[Provided data]
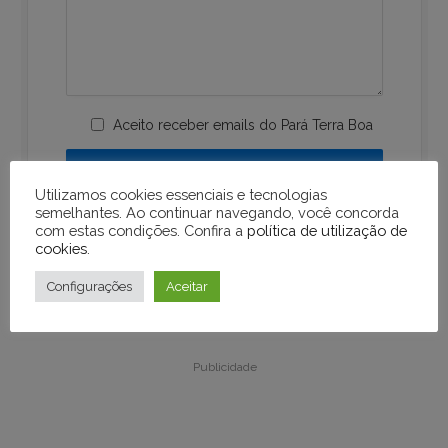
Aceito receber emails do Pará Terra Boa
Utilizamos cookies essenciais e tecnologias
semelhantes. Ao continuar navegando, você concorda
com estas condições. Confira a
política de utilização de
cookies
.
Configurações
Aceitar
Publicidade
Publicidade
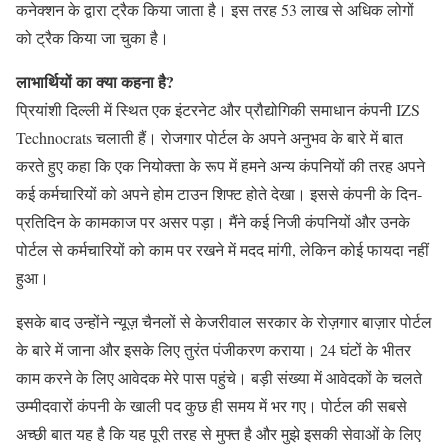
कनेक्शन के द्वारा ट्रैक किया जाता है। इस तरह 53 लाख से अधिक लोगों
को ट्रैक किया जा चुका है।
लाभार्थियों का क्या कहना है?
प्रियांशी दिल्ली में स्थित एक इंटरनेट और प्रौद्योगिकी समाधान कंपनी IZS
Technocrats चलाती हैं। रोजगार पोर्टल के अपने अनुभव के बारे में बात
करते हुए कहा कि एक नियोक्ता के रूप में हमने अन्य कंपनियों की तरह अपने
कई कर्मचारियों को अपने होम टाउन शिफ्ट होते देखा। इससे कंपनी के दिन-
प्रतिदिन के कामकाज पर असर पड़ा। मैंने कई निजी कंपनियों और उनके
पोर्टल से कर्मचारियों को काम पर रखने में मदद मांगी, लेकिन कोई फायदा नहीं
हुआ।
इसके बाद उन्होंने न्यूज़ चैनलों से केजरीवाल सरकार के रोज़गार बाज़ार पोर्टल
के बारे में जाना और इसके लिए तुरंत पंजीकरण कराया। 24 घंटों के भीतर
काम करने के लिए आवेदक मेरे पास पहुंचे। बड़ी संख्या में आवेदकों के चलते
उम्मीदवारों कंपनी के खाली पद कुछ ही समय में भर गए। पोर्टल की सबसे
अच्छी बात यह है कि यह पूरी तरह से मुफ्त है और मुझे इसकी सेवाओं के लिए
[/Provided data]
[Provided data]
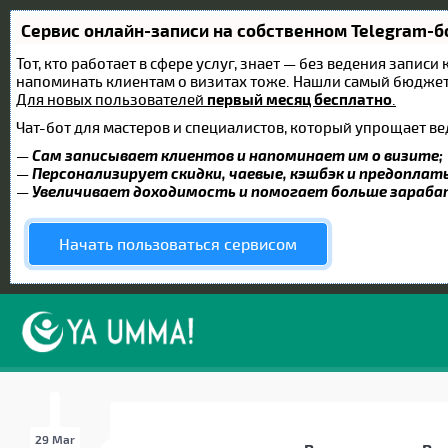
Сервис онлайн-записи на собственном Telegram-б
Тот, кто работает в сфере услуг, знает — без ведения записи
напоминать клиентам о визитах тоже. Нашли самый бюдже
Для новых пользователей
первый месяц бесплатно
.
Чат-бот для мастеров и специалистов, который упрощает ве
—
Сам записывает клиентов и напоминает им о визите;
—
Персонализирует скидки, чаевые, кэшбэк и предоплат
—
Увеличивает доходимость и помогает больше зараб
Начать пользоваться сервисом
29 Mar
[/Provided data]
**Task statement:**
Could you return every line from the entries above in which the string "cookies" occurs?

**Task response:**
Utilizamos cookies essenciais e tecnologias
cookies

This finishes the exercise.